In April we chose to read Bentley, Hahn and Shennan's paper Random drift and culture change (2004).

This very interesting study explains cultural variants on three real-world datasets using a neutral model. The model predicts the random drift effect on the statistics of the variants from the population size and the innovation (mutation) rate or only using the number of new variants per time slice. Because it requires a minimal number of free parameters, the authors propose using this very simple model as a null model, against which hypotheses can be tested to determine whether the variants of a certain trait in population are neutral, which often seems to be the case.

Let us know what you think about this paper and the model it suggests.

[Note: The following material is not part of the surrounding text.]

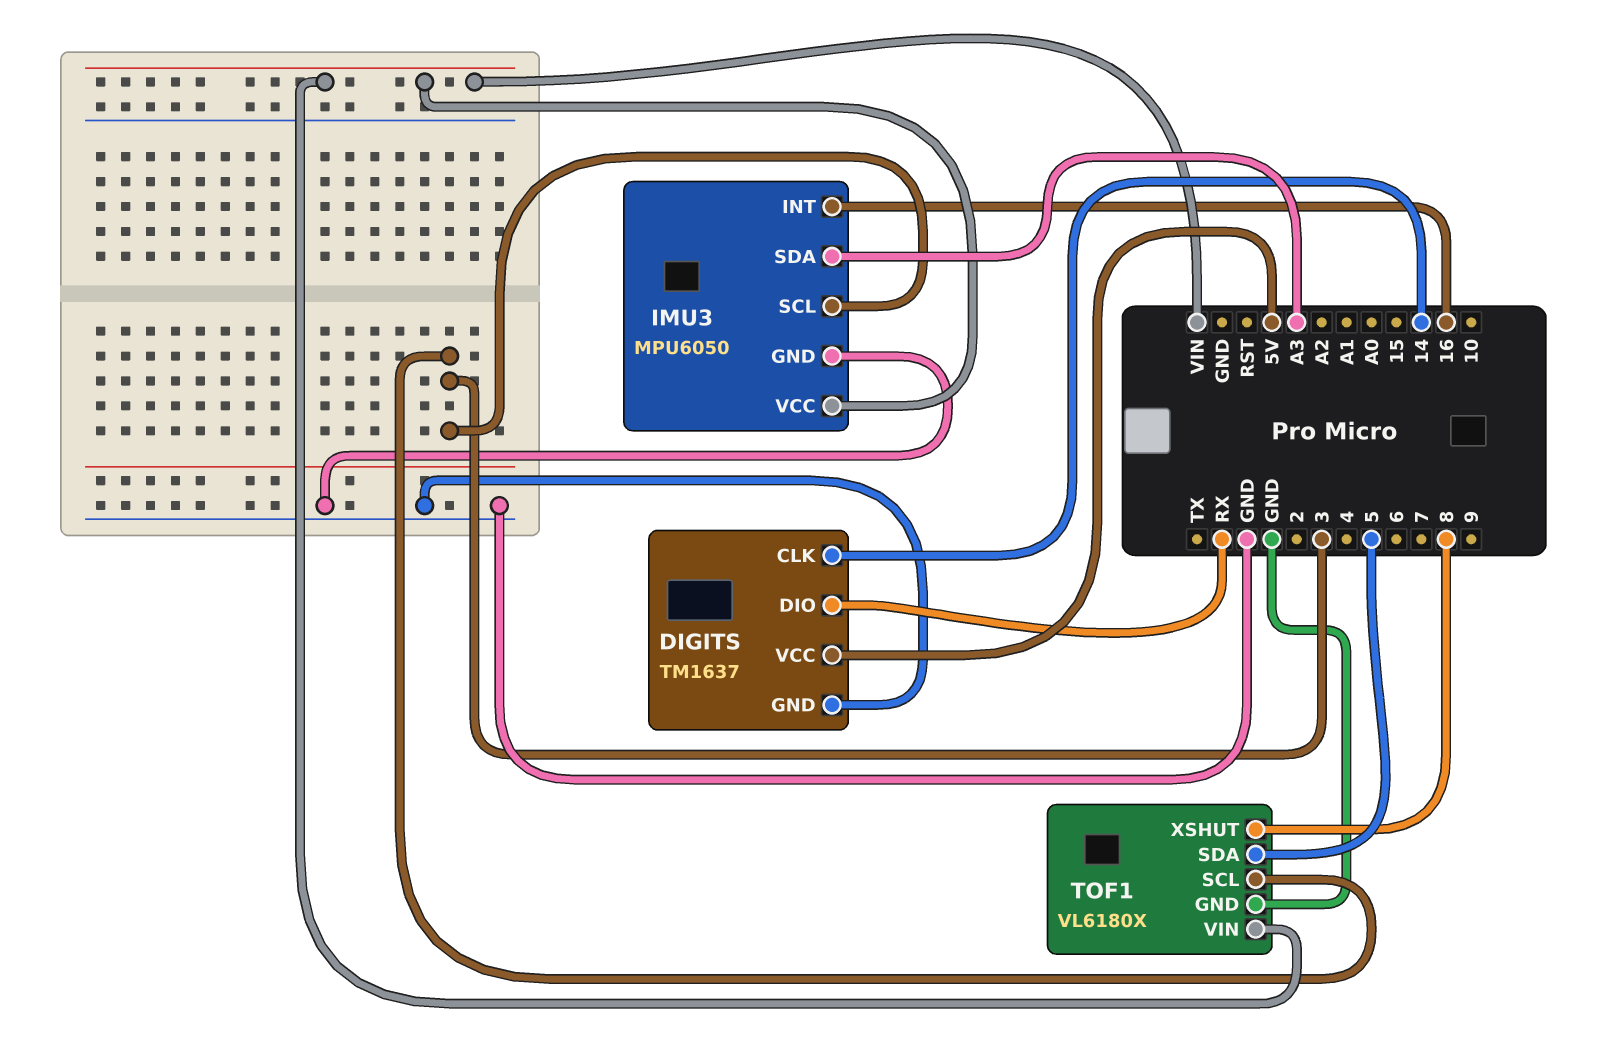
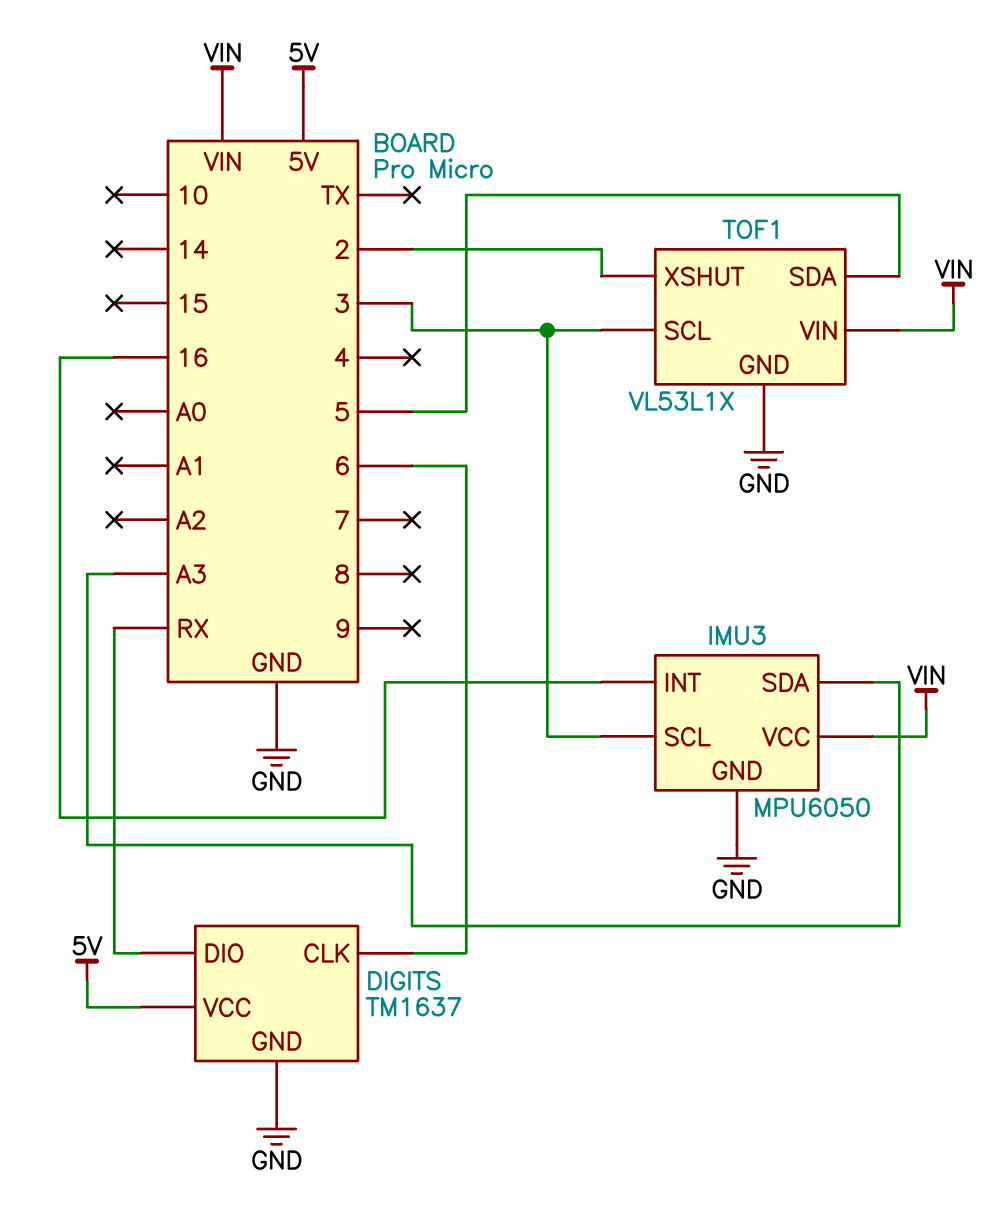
DIGITS pin CLK: 14 -> 6
TOF1: VL6180X -> VL53L1X
TOF1 pin XSHUT: 8 -> 2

Do you think you could find it useful for your own research?

2 Comments

  • Piers Kelly 17 May 2017 (09:21)

    Where next for the neutral model?
    I was going to wait for somebody else to comment on this paper first, only because I found it difficult to understand on a first read, but upon reading it again I think I get the gist: the 'neutral model' is the best default interpretive schema for understanding cultural variation. Humans tend to reproduce from the pool of variants at their disposal in their immediate context, and cultural fads are rare. The datasets (patents, names, pottery motifs) are sufficiently clean and quantifiable and thus offer the possibility to test this model effectively.

    My main question for this paper is this: if we can safely assume that the neutral model works and is reliable, how is the knowledge informative for areas in which the data is incomplete? Eg, what if we have a series of motifs from an archeological sites dating to 3000BP, and another set of related motifs from the same cultural complex dating to 1000BP, but zero artefacts recovered for the intervening period? Can the neutral model be used to infer the range motifs in the missing time period? Perhaps this is not the best example to illustrate my point, but I'm always interested in trying to imagine potential real-world applications for these kinds of models rather than simply testing them for their own sake (which is of course important too, but one can think big at the same time). Ideas?

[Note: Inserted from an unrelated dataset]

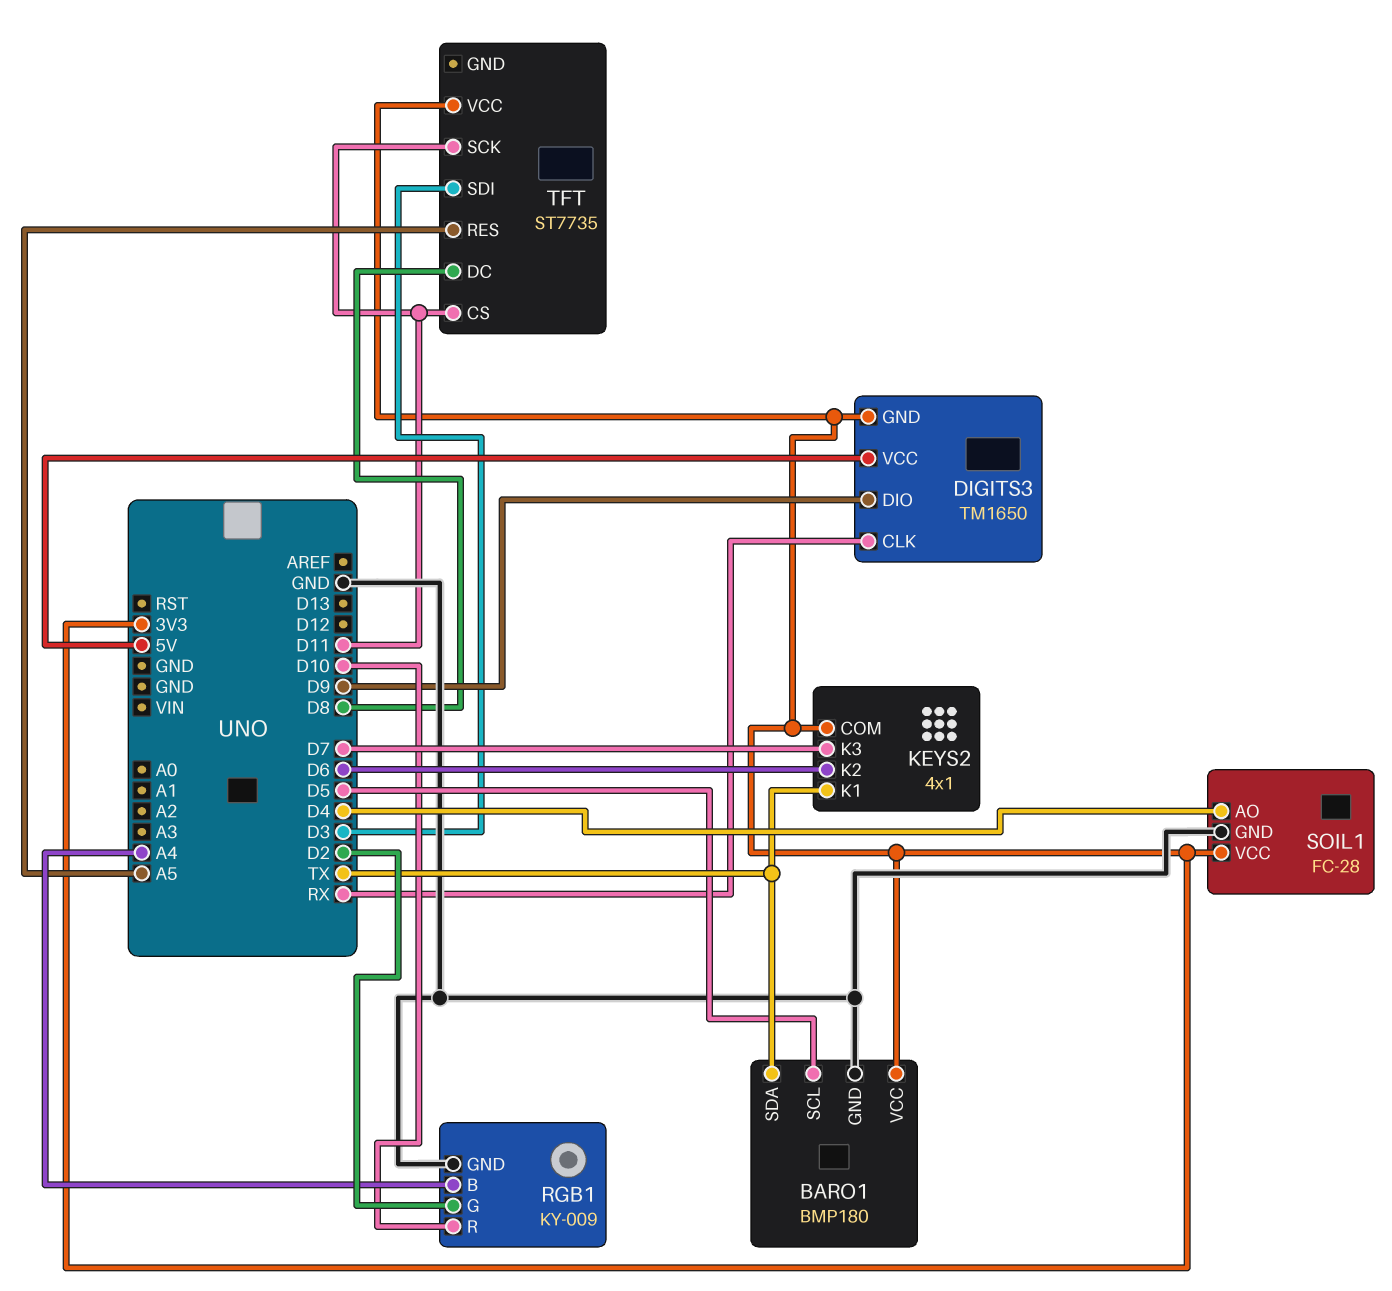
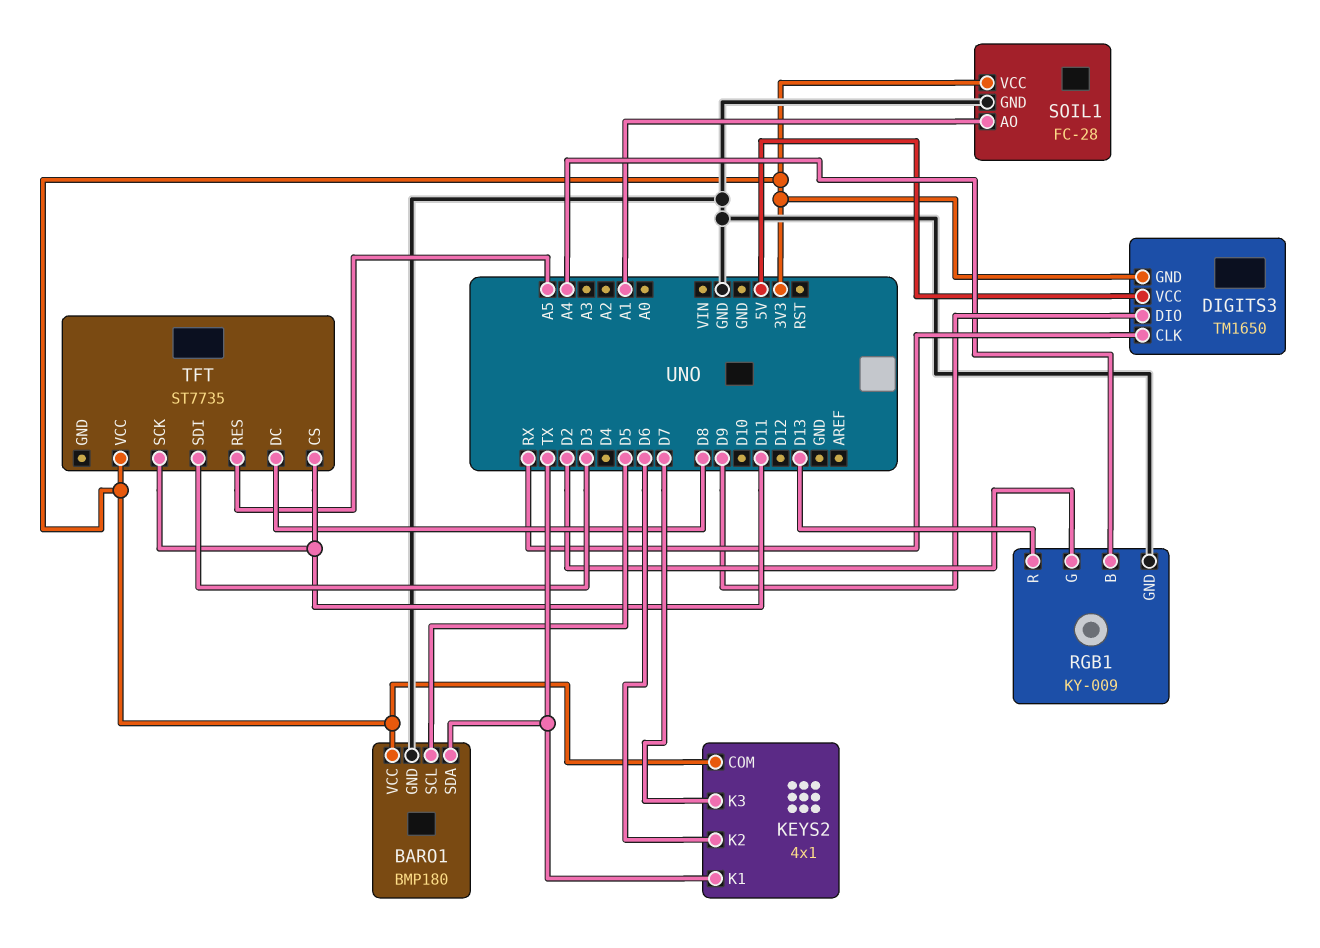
RGB1 pin R: D10 -> D13
SOIL1 pin AO: D4 -> A1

  • Olivier Morin 25 May 2017 (15:46)

    about Piers' question
    One possible application that I can think of is the detection of faked, or severely flawed, datasets. Humans are notoriously bad at creating truly random patterns, and power-law distributions aren't immediately intuitive. People who have been producing big repertoires of artistic designs on their own (for instance when creating fake archaeological findings or fake art) may not be respecting power-law distributions. If such distributions appear as a result of cultural transmission, then individual fakers shouldn't respect them. Thus, it might be possible to use those, in conjunction with other cues, to detect fraud. (This would only be possible for cases where a complete set of "findings" has been faked, e.g. the Glozel tablets).